Tour d’horizon et Tuto trois de Tullus et Titus

5 juillet 2026 0 Par Paul Rassat

La taupe étant myope, son tour d’horizon est forcément discutable. Elle en convient. Son attention est attirée aussi bien par un détail de l’Histoire que par un monstrueux éclat apparemment insignifiant. C’est dans cet esprit que la Taupe publie le Tuto numéro trois de Tullus et Titus, accompagné de quelques réflexions sur la langue d’aujourd’hui.

Le Tuto trois de Tullus et Titus : la postmodernité

Convivialité à la louche

Dans l’une de ses chroniques radiodiffusées, Emma Bojan utilisait l’expression « chier en spray ». La chroniqueuse humoriste terminait par un « Merci de m’avoir écoutée. » Un monde entre ces deux formules ! Je préférerais presque la première ; la seconde est servile.  « Bonjour les amis, merci les amis », entend-on souvent. Cette proximité forcée parasitant celle, choisie, d’écouter la radio, fausse l’ambiance.
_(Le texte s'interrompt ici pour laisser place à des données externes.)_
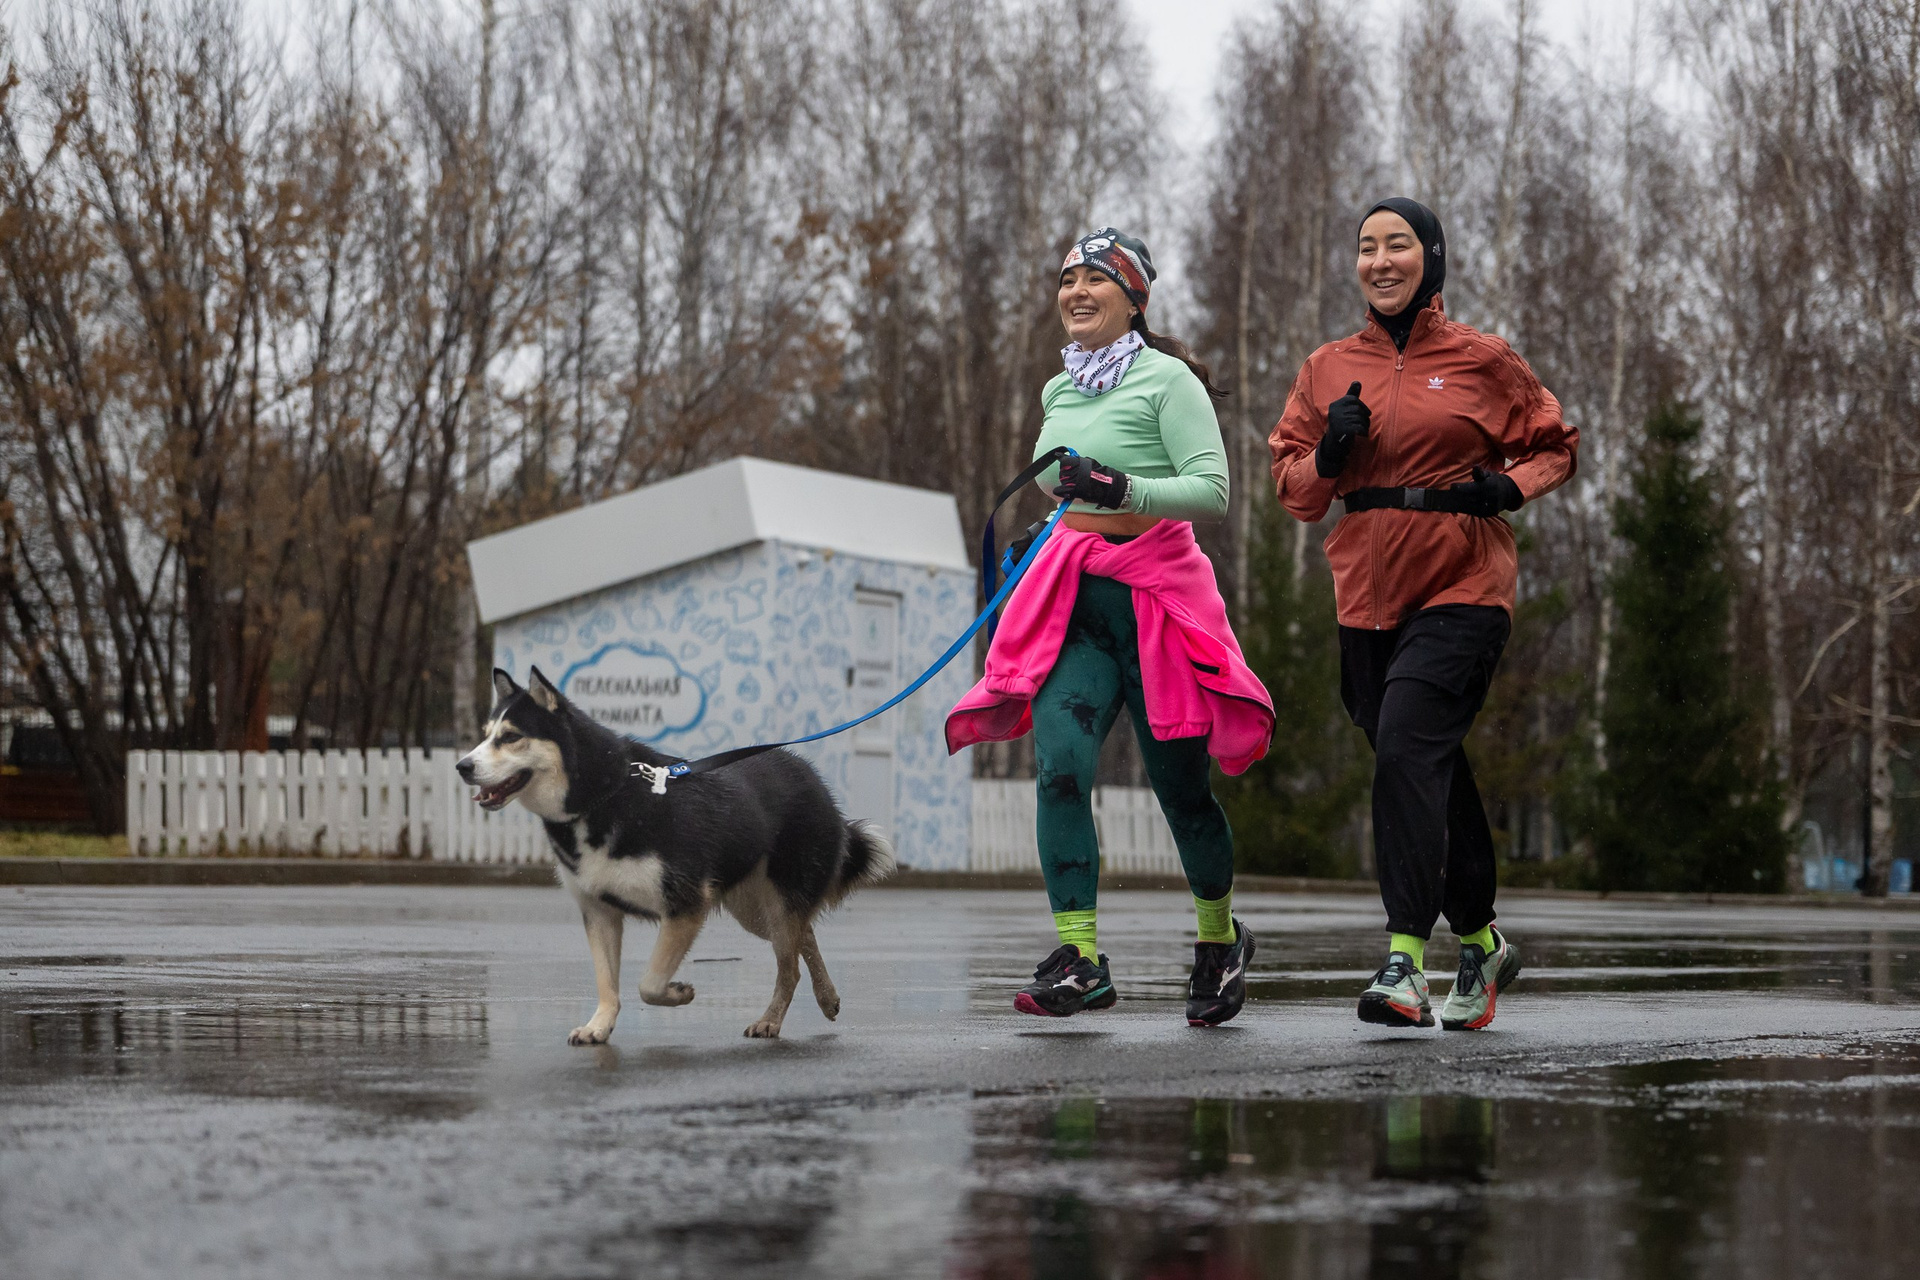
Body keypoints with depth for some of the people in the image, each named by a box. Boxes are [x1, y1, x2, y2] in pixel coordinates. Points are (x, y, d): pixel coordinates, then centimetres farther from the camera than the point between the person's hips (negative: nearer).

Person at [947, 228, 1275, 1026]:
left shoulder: (1166, 379, -7)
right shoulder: (1059, 391, 14)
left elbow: (1213, 490, -15)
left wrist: (1124, 492, -27)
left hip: (1154, 592, -5)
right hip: (1073, 599, 5)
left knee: (1180, 784, 3)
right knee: (1060, 765, -16)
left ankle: (1220, 939, 28)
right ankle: (1079, 962, -18)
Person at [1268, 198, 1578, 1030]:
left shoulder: (1479, 360, 1)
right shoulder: (1329, 368, 10)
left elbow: (1554, 445, 10)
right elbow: (1293, 486, 14)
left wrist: (1509, 485, -9)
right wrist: (1328, 455, -7)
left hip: (1460, 588, -5)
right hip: (1368, 589, 5)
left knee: (1407, 744, -23)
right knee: (1430, 773, 12)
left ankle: (1405, 961, -26)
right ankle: (1481, 942, 31)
Et puisque de fausser il est question, revenons à l’émission « Le téléphone sonne ». (« Et y’a personne qui réponne… » aurait chanté Nino Ferrer.) L’émission était consacrée à « L’Amérique, ce pays qui… ». « À mal nommer les choses on ajoute au malheur du monde » écrivait Camus.

Le 15. Allo! Allo!

J’ai appelé le 15. On m’a répondu qu’on ne pouvait rien faire ! Les médias diffusent des messages conseillant d’appeler le 15 si l’on entend quelqu’un tenir des propos incohérents. J’ai donc signalé un Donald Trump qui tient des propos incohérents depuis plusieurs années. On n’y peut rien, malgré la salle de bal, le bassin et tutti quanti. Malgré ses éructations, menaces, ultimatums reportés, défaites annoncées comme des victoires. Malgré l’utilisation permanente de superlatifs qui traduisent la folie des grandeurs (Il est l’or, monseignor…) « Tremendous, fantastic, unbelievable, the strongst, the biggest, the most amazing, powerfull, nobody has ever, record-breaking. » Trump lui-même est tremendous, énorme !
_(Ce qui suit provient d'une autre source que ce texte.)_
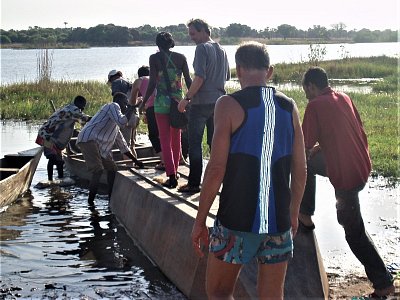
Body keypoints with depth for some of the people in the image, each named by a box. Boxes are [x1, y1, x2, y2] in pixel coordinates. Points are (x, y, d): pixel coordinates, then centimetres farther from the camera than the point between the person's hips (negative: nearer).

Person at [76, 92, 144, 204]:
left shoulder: (115, 126, 29)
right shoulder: (113, 106, 2)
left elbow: (122, 144, 33)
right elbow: (121, 122, -17)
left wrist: (135, 161, 32)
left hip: (99, 146, 10)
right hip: (88, 139, -10)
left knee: (112, 168, 13)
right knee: (98, 170, -19)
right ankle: (90, 202, -15)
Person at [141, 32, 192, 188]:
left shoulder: (154, 58, -5)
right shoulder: (181, 57, 3)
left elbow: (152, 83, -10)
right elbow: (188, 80, 1)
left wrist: (144, 102, -1)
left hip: (162, 102, -3)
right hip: (178, 101, 3)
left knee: (165, 140, 2)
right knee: (176, 139, 18)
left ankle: (171, 176, -4)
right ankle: (175, 171, 28)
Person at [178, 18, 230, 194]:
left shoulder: (202, 48, -11)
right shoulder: (221, 50, 13)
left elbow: (200, 77, -19)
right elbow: (227, 76, 21)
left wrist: (187, 98, -15)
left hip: (201, 102, -8)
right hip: (218, 100, 8)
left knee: (195, 143, -2)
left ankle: (194, 183, -1)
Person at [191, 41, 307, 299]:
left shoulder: (230, 105, -8)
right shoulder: (289, 107, 5)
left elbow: (216, 169, -12)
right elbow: (300, 170, 8)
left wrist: (200, 221, -3)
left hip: (237, 222, -4)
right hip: (279, 223, 4)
Nous avons quitté l’image du Français avec le béret, la baguette et le kil de rouge pour la casquette, le hamburger et le coca.

Le prix de la paix

50 députés européens demandent des comptes à la FIFA à propos du Prix de la paix remis à D. Trump par Gianni Infantino. Pourquoi ? Comment ? Contre quoi ? S’il est possible de se poser beaucoup de questions à ce sujet, l’une d’elle émerge : quel est le prix de la paix ? Coûte-t-elle plus cher que la guerre ?

Vocabulaire

Notre vocabulaire traduit notre relation au monde, et vice versa. Relever un mot ou une expression ne revient pas à accuser les gens de paresse intellectuelle. La langue nous traverse alors que nous croyons l’utiliser. C’est ainsi que le directeur de CITIA déclarait à la fin du Festival du cinéma d’animation, il y a quelques jours « Nous avons été de nouveau en capacité de nous fédérer au service d’un événement… » Dans une émission de télévision, il est question d’offrir une seconde vie à un objet, au lieu de le vendre. Et toujours ces tics, comme « Mais ça prête, pardon, ça prête à réfléchir. » (Nagui). Faudrait-il s’excuser de réfléchir ?

Appétence et désir

Dans la langue quotidienne l’appétence remplace le désir. Tout comme n’importe quel disque devient un opus, et n’importe quoi culmine dans le viral et le mythique. D’après le dictionnaire, l’appétence est « désir instinctif d’un objet, tendance à rechercher ce qui peut satisfaire les penchants naturels, surtout d’ordre physique. » Bigre, deviendrions-nous tous des spinozistes…du désir physique ? L’appétence rejoint ce désir de posséder les choses, de s’approprier, de s’emparer de ; expressions très à la mode.

Glissements divers

« Faut qu’ça glisse, petit homme, faut qu’ça glisse… » Alors on met de l’huile dans le propos. C’est ainsi, qu’une fois de plus, quelqu’un (une climatologue), sans doute sous l’effet de la canicule) déclarait « C’est la même chose que lorsque je me demandais qu’est-ce ce que moi je pourrais faire mieux. » Parler mieux français ? Ne pas confondre discours direct et indirect.

« Tu causes, tu causes c’est tout ce que tu sais faire » me dirait Zazie avant de prendre le métro.